> [Short task]:
Copy the material below character for character, keeping every line unchanged.

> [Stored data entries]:
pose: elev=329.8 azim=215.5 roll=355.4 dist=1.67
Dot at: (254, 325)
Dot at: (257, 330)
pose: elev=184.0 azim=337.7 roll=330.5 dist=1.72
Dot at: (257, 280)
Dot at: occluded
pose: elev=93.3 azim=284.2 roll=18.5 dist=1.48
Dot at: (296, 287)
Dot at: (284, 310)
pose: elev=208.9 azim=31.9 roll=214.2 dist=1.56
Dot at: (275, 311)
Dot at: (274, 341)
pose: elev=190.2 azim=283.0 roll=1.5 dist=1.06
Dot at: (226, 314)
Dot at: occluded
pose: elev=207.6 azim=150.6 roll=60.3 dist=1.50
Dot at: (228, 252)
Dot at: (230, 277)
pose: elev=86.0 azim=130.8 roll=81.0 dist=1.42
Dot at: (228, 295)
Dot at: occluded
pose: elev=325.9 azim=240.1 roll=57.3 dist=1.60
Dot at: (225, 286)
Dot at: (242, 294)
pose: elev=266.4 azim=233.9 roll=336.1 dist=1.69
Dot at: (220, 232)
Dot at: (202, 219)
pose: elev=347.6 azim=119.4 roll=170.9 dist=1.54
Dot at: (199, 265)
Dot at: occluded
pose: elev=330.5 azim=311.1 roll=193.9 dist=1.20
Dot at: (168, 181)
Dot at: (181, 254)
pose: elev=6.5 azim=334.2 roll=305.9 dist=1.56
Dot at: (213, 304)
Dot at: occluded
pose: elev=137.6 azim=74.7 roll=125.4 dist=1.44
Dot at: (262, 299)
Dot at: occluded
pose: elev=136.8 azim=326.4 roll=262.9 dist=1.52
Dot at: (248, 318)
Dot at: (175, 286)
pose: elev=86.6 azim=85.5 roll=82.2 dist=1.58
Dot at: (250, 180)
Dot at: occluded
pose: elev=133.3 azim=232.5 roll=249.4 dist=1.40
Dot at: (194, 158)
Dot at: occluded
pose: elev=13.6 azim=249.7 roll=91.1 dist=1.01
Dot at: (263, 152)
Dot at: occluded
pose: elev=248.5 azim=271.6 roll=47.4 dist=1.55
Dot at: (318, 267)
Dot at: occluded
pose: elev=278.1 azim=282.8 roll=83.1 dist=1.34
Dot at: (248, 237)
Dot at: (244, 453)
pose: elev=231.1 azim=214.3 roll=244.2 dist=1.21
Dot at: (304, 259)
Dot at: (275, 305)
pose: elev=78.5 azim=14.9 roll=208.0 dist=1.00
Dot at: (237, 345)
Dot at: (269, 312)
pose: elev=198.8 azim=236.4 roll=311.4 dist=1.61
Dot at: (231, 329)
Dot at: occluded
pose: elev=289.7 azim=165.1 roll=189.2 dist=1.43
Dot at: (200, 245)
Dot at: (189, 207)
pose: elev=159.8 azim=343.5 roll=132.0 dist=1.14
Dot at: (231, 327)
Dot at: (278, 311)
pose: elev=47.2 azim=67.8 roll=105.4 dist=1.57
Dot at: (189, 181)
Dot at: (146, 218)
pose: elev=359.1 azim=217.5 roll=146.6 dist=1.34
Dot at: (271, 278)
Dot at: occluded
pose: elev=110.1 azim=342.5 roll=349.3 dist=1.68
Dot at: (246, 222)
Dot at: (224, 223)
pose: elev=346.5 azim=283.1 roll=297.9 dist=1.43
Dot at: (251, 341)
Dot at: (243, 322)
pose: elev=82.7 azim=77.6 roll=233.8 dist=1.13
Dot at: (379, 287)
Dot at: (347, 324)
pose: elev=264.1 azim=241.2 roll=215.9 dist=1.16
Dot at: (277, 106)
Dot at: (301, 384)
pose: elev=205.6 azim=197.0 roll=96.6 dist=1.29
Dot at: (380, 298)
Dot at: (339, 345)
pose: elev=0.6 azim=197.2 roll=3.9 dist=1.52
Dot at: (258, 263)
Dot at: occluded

> [Written response]:
pose: elev=329.8 azim=215.5 roll=355.4 dist=1.67
Dot at: (254, 325)
Dot at: (257, 330)
pose: elev=184.0 azim=337.7 roll=330.5 dist=1.72
Dot at: (257, 280)
Dot at: occluded
pose: elev=93.3 azim=284.2 roll=18.5 dist=1.48
Dot at: (296, 287)
Dot at: (284, 310)
pose: elev=208.9 azim=31.9 roll=214.2 dist=1.56
Dot at: (275, 311)
Dot at: (274, 341)
pose: elev=190.2 azim=283.0 roll=1.5 dist=1.06
Dot at: (226, 314)
Dot at: occluded
pose: elev=207.6 azim=150.6 roll=60.3 dist=1.50
Dot at: (228, 252)
Dot at: (230, 277)
pose: elev=86.0 azim=130.8 roll=81.0 dist=1.42
Dot at: (228, 295)
Dot at: occluded
pose: elev=325.9 azim=240.1 roll=57.3 dist=1.60
Dot at: (225, 286)
Dot at: (242, 294)
pose: elev=266.4 azim=233.9 roll=336.1 dist=1.69
Dot at: (220, 232)
Dot at: (202, 219)
pose: elev=347.6 azim=119.4 roll=170.9 dist=1.54
Dot at: (199, 265)
Dot at: occluded
pose: elev=330.5 azim=311.1 roll=193.9 dist=1.20
Dot at: (168, 181)
Dot at: (181, 254)
pose: elev=6.5 azim=334.2 roll=305.9 dist=1.56
Dot at: (213, 304)
Dot at: occluded
pose: elev=137.6 azim=74.7 roll=125.4 dist=1.44
Dot at: (262, 299)
Dot at: occluded
pose: elev=136.8 azim=326.4 roll=262.9 dist=1.52
Dot at: (248, 318)
Dot at: (175, 286)
pose: elev=86.6 azim=85.5 roll=82.2 dist=1.58
Dot at: (250, 180)
Dot at: occluded
pose: elev=133.3 azim=232.5 roll=249.4 dist=1.40
Dot at: (194, 158)
Dot at: occluded
pose: elev=13.6 azim=249.7 roll=91.1 dist=1.01
Dot at: (263, 152)
Dot at: occluded
pose: elev=248.5 azim=271.6 roll=47.4 dist=1.55
Dot at: (318, 267)
Dot at: occluded
pose: elev=278.1 azim=282.8 roll=83.1 dist=1.34
Dot at: (248, 237)
Dot at: (244, 453)
pose: elev=231.1 azim=214.3 roll=244.2 dist=1.21
Dot at: (304, 259)
Dot at: (275, 305)
pose: elev=78.5 azim=14.9 roll=208.0 dist=1.00
Dot at: (237, 345)
Dot at: (269, 312)
pose: elev=198.8 azim=236.4 roll=311.4 dist=1.61
Dot at: (231, 329)
Dot at: occluded
pose: elev=289.7 azim=165.1 roll=189.2 dist=1.43
Dot at: (200, 245)
Dot at: (189, 207)
pose: elev=159.8 azim=343.5 roll=132.0 dist=1.14
Dot at: (231, 327)
Dot at: (278, 311)
pose: elev=47.2 azim=67.8 roll=105.4 dist=1.57
Dot at: (189, 181)
Dot at: (146, 218)
pose: elev=359.1 azim=217.5 roll=146.6 dist=1.34
Dot at: (271, 278)
Dot at: occluded
pose: elev=110.1 azim=342.5 roll=349.3 dist=1.68
Dot at: (246, 222)
Dot at: (224, 223)
pose: elev=346.5 azim=283.1 roll=297.9 dist=1.43
Dot at: (251, 341)
Dot at: (243, 322)
pose: elev=82.7 azim=77.6 roll=233.8 dist=1.13
Dot at: (379, 287)
Dot at: (347, 324)
pose: elev=264.1 azim=241.2 roll=215.9 dist=1.16
Dot at: (277, 106)
Dot at: (301, 384)
pose: elev=205.6 azim=197.0 roll=96.6 dist=1.29
Dot at: (380, 298)
Dot at: (339, 345)
pose: elev=0.6 azim=197.2 roll=3.9 dist=1.52
Dot at: (258, 263)
Dot at: occluded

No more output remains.